Radmann's boss, the prosecutor-general Fritz Bauer, puts him in charge of investigating former workers at the Auschwitz camp. The U.S. occupation forces give him access to their files, and he discovers there were 8,000 workers. He goes after Josef Mengele, who lives in Argentina, but flies back to West Germany to visit his family. After the authorities block Radmann's attempt to issue an arrest warrant, his boss warns him off and orders him to concentrate on lower-profile suspects. The department invites Mossad agents to visit, and shares its information with them. As a result, Adolf Eichmann is kidnapped and spirited away to Israel where he is tried, convicted and executed for his crimes. Having pulled off this coup, Israel declines to pursue Mengele.
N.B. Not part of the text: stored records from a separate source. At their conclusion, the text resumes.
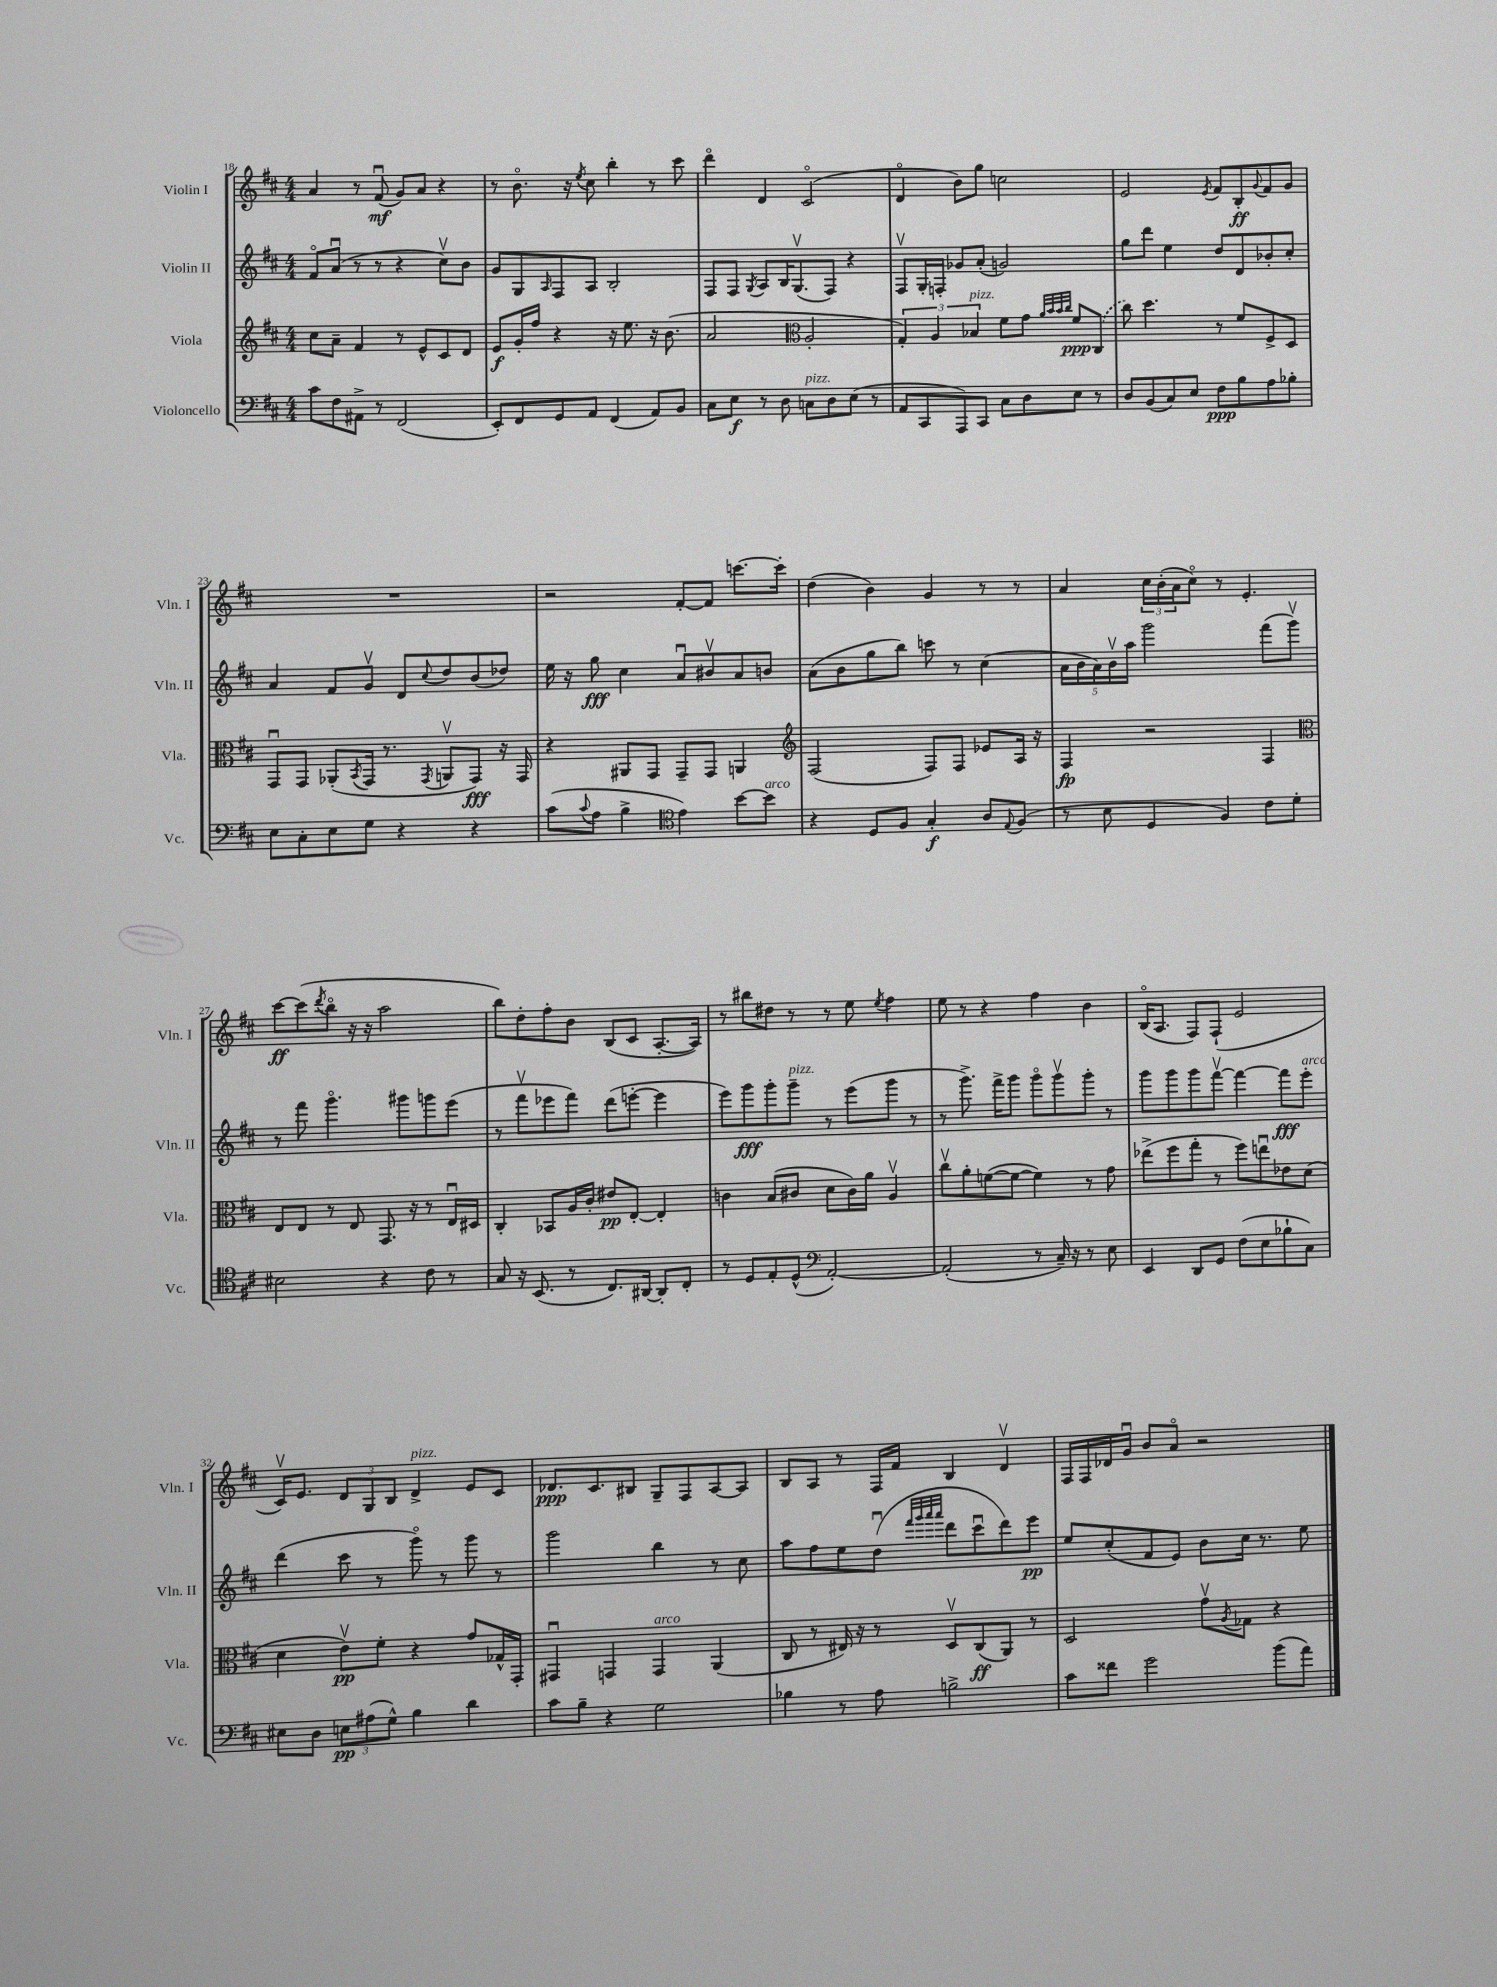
<<
\new StaffGroup <<
\new Staff = "s0" \with { instrumentName = "Violin I" shortInstrumentName = "Vln. I" } {
    \clef treble \key d \major \numericTimeSignature \time 4/4
    a'4 r8 fis'8\downbow\mf( g'8) a'8 r4 |
    r8 b'8.\flageolet r16 \acciaccatura { e''8 } cis''8 b''4-. r8 cis'''8 |
    d'''4\flageolet d'4 cis'2\flageolet( |
    d'4\flageolet b'8) g''8 c''2 |
    e'2 \acciaccatura { e'8 } fis'8 b8-.\ff \appoggiatura { g'8 } fis'8 g'8 |
    R1 |
    r2 fis'8~-. fis'8 c'''8.~ c'''16-. |
    d''4( b'4) g'4 r8 r8 |
    a'4 \tuplet 3/2 { cis''16 b'16-.( a'16 } cis''8\flageolet) r8 e'4.-. |
    cis'''8~\ff cis'''8( \acciaccatura { d'''8 } b''8\flageolet r16 r16 a''2 |
    b''8) d''8-. fis''8-. b'8 b8( cis'8 a8.~-. a16) |
    r8 bis''8 dis''8 r8 r8 e''8 \acciaccatura { e''8 } fis''4 |
    e''8 r8 r4 fis''4 b'4 |
    b16\flageolet( a8. fis8) fis8-!( e'2 |
    cis'16\upbow) e'8. \tuplet 3/2 { d'8 g8 b8 } d'4->^\markup { \italic "pizz." } e'8 cis'8 |
    des'8.\ppp cis'8. bis8 g8-- fis8 a8~ a8 |
    b8 a8 r8 fis16 fis'16 b4 d'4\upbow |
    fis16 fis16 des'16 g'16\downbow b'8 a'8\flageolet r2 \bar "|." |
}
\new Staff = "s1" \with { instrumentName = "Violin II" shortInstrumentName = "Vln. II" } {
    \clef treble \key d \major \numericTimeSignature \time 4/4
    fis'8\flageolet a'8\downbow( r8 r8 r4 cis''8\upbow) b'8 |
    g'8 g8 \grace { a16 } fis8 a8 b2-. |
    fis8 fis8 \acciaccatura { g8 } a8 b16 g8.\upbow( fis8) r4 |
    fis8\upbow g16-. f16-. ges'8 a'8-.( g'2) |
    g''8 d'''8 e''4 d''8 d'8 bes'8-. cis''8-. |
    a'4 fis'8 g'8\upbow d'8 \appoggiatura { cis''8 } d''8 b'8( des''8) |
    e''16 r16 g''8\fff cis''4 a'8\downbow bis'8\upbow a'8 b'8 |
    a'8( b'8 g''8 b''8) c'''8 r8 cis''4( |
    \tuplet 5/4 { a'16 b'16 a'16) b'16\upbow a''16 } g'''2 fis'''8( g'''8\upbow) |
    r8 fis'''8 g'''4.\flageolet gis'''8 g'''8 e'''8( |
    r8 fis'''8\upbow ees'''8 fis'''8) d'''8( e'''8~-. e'''4 |
    e'''8) g'''8\fff g'''8-. g'''8--^\markup { \italic "pizz." } r8 e'''8( g'''8 r8 |
    r8 g'''8.->) fis'''16-> g'''8 g'''8\flageolet g'''8\upbow g'''8-. r8 |
    g'''8 g'''8 g'''8 fis'''8~\upbow fis'''4~ fis'''8\fff e'''8-.^\markup { \italic "arco" } |
    d'''4( cis'''8 r8 g'''8\flageolet) r8 g'''8 r8 |
    g'''2 b''4 r8 cis''8 |
    a''8 fis''8 e''8 d''8\downbow( \grace { fis'''32 g'''32 a'''32 a'''32 } d'''8 cis'''8\downbow d'''8) e'''8\pp |
    e''8 cis''8-.( fis'8 e'8) b'8 cis''16 r8. e''8 \bar "|." |
}
\new Staff = "s2" \with { instrumentName = "Viola" shortInstrumentName = "Vla." } {
    \clef treble \key d \major \numericTimeSignature \time 4/4
    cis''8 a'8-- fis'4 r8 e'8-^ cis'8 d'8 |
    e'8\f g'16-. fis''16 r4 r16 e''8. r16 b'8.( |
    a'2 \clef alto a2-. |
    \tuplet 3/2 { g4-.) a4 bes4^\markup { \italic "pizz." } } fis'8 g'8 \grace { a'32 b'32 b'32 cis''32 } fis'8\ppp \once \slurDashed cis8( |
    cis''8) d''4. r8 fis'8 fis8-> d8 |
    g,8\downbow g,8 aes,8-.( \acciaccatura { b,8 } g,16 r8. \acciaccatura { g,8 } a,8\upbow g,8\fff) r16 g,16 |
    r4 ais,8 g,8 g,8-- g,8 a,4 |
    \clef treble fis2( fis8) fis8 ees'8 a16 r16 |
    fis4\fp r2 fis4 |
    \clef alto e8 e8 r8 e8 g,8. r16 r8 e16\downbow dis16 |
    cis4-. bes,8 a16 cis'16-. eis'8\pp e8~-. e4-. |
    c'4 b8( cis'8 d'8 cis'16) a'16 a4\upbow |
    cis''8\upbow a'8-. f'8~( f'8~ f'4) r8 g'8 |
    ees''8->( fis''8 g''8-. r8 fis''8) e''8\downbow ees'8 d'8( |
    d'4 e'8\upbow\pp) fis'8-. r4 g'8 ges16-^ g,16-. |
    gis,4\downbow g,4 g,4^\markup { \italic "arco" } a,4( |
    cis8 r8 eis16) r16 r8 d8\upbow cis8\ff( a,8) r8 |
    d2 g'8\upbow \acciaccatura { a8 } ges8 r4 \bar "|." |
}
\new Staff = "s3" \with { instrumentName = "Violoncello" shortInstrumentName = "Vc." } {
    \clef bass \key d \major \numericTimeSignature \time 4/4
    cis'8 fis8 ais,8-> r8 fis,2( |
    e,8-.) fis,8 g,8 a,8 fis,4( a,8) b,8 |
    cis8 e8\f r8 d8 c8^\markup { \italic "pizz." } d8 e8( r8 |
    a,8 cis,8 a,,8) cis,8 cis8 d8 e8 r8 |
    d8 b,8( cis8) e8 fis8\ppp b8 a8 bes8-. |
    e8 cis8-. e8 g8 r4 r4 |
    cis'8( \appoggiatura { cis'8 } a8 b4-> \clef tenor e'4) b'8~ b'8^\markup { \italic "arco" } |
    r4 d8 fis8 g4-.\f a8 \appoggiatura { e8 } fis8( |
    r8 b8 d4 fis4) cis'8 d'8-. |
    bis2 r4 cis'8 r8 |
    g8 r16 b,8.( r8 cis8.) ais,16~ ais,8-. cis8-. |
    r8 d8 e8-. d8-^( \clef bass a,2~-.) |
    a,2-.( r8 cis16--) r16 r8 e8 |
    e,4 d,8 g,8 fis8( e8 bes8-! cis8) |
    eis8 d8 \tuplet 3/2 { e8\pp ais8( g8-^) } b4 d'4 |
    cis'8 b8-- r4 g2 |
    bes4 r8 a8 b2-> |
    cis'8 fisis'8 g'2 b'8( a'8) \bar "|." |
}
>>
>>
\layout { \context { \Score currentBarNumber = #18 } }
Meanwhile, Radmann allows himself to be seduced by Marlene, a seamstress who, benefiting from Radmann's connections, starts a business as a dress designer. Radmann reaches a crisis when he discovers his own father was in the Nazi party. When he tells Marlene that her father too was in the party, she ends their relationship. By the end of the film, however, there is a chance she will have him back. He resigns his official post and goes to work for an industrialist. There he is again confronted with the dilemma: do what is right; or do what the system requires you to do?
When he finds this means working with a colleague who had defended a former Nazi he was investigating, Radmann walks out. His idealism has suffered from hard encounters with the real world; at every turn, the "system" wants compliance, but he wants justice. He comes to understand that the only thing that can ease the horror is not justice, but attention to the lives and stories of those who suffered. Growing out of the simplistic right/wrong moralizing, he comes to understand life as more complex, and seeks to repair all the damage, large and small, he inflicted in his zeal.
After going to Auschwitz to say kaddish, the Jewish mourning prayer, for a friend's two daughters who were killed there, he goes back to work for the West German state prosecutor. The film ends with the opening of the trial of several hundred former Auschwitz workers.